▶ [MATERIAL SHOWN]
▼▼▼

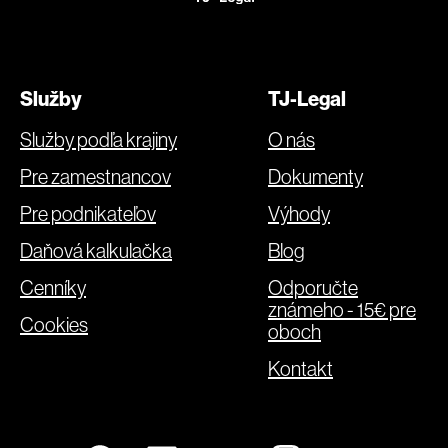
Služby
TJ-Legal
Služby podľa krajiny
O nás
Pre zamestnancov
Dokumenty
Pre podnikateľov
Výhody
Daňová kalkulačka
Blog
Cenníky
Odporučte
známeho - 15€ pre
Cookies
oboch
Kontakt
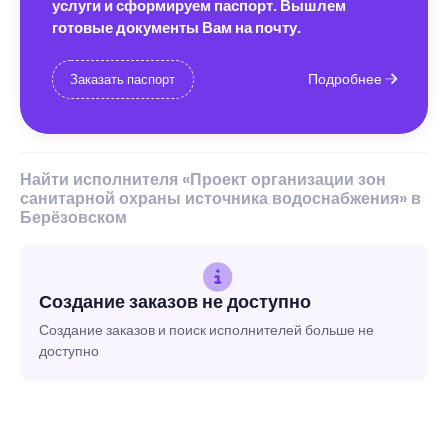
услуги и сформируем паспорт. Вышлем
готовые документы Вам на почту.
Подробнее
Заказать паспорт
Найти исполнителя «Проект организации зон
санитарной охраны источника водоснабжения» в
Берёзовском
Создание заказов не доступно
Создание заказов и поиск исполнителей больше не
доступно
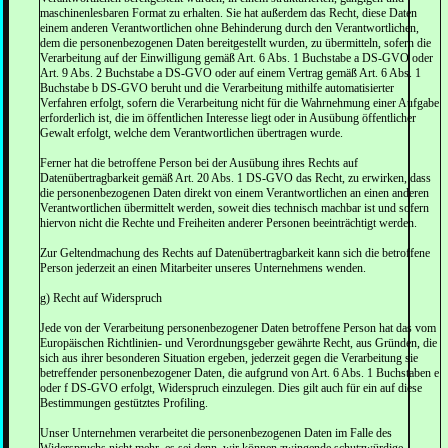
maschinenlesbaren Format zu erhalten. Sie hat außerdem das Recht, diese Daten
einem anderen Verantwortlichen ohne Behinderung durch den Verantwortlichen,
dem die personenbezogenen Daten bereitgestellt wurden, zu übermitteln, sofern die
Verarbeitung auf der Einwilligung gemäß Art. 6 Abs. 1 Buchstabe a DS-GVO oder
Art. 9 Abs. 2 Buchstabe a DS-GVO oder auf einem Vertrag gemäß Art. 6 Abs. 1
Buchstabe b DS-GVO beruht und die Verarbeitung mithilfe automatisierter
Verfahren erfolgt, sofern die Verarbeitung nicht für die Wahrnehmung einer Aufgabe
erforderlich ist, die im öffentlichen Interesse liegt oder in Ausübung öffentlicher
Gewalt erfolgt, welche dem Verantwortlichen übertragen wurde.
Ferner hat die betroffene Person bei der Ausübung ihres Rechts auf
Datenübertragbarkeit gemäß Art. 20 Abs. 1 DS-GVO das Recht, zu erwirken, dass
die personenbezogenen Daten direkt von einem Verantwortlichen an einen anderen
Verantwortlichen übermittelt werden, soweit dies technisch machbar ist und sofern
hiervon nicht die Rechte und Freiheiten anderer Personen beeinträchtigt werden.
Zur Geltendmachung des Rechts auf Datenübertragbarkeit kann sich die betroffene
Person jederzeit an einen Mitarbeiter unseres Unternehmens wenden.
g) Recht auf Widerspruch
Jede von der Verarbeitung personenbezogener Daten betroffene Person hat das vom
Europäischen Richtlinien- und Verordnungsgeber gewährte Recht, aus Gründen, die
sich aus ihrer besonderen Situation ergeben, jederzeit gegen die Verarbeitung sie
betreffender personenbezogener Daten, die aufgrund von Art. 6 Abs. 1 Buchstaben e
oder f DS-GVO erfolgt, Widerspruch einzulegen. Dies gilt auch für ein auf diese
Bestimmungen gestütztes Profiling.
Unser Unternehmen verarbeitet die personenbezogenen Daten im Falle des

▲▲▲

▶ [DIRECTIVE] Tally the lines above that contain the string "anderen", treating uppercase and lowercase as different. How many are there? Reply with the number only.

▶ [RESPONSE BOX] 2